- What to work on -
Please print the entries below exactly, from the line with "line: (329, 252)" through the line with "line: (806, 424)", including both of those lines and leaving out all others.
(Data for this task Opens)
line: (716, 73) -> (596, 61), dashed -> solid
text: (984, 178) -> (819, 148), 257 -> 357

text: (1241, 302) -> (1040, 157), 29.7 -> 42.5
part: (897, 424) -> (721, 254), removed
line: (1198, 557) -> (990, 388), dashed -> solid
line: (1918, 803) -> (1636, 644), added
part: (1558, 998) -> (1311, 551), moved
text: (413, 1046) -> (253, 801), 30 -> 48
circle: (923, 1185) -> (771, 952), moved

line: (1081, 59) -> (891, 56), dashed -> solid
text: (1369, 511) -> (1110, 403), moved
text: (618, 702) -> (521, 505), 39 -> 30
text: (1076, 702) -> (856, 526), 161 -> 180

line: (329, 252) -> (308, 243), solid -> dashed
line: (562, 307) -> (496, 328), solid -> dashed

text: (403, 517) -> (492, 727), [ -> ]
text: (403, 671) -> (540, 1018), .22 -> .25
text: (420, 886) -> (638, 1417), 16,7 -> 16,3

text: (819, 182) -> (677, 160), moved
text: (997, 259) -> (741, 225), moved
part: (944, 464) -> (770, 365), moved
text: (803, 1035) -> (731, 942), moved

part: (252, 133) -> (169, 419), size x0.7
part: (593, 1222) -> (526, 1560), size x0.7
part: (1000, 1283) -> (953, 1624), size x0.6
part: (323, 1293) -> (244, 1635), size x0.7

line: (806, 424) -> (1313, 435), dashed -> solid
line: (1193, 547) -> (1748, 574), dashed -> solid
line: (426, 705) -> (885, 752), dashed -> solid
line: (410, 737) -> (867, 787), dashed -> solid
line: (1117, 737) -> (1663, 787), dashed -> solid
(Data for this task Closes)
- Result for this exercise -
line: (329, 252) -> (308, 243), solid -> dashed
line: (562, 307) -> (496, 328), solid -> dashed

text: (403, 517) -> (492, 727), [ -> ]
text: (403, 671) -> (540, 1018), .22 -> .25
text: (420, 886) -> (638, 1417), 16,7 -> 16,3

text: (819, 182) -> (677, 160), moved
text: (997, 259) -> (741, 225), moved
part: (944, 464) -> (770, 365), moved
text: (803, 1035) -> (731, 942), moved

part: (252, 133) -> (169, 419), size x0.7
part: (593, 1222) -> (526, 1560), size x0.7
part: (1000, 1283) -> (953, 1624), size x0.6
part: (323, 1293) -> (244, 1635), size x0.7

line: (806, 424) -> (1313, 435), dashed -> solid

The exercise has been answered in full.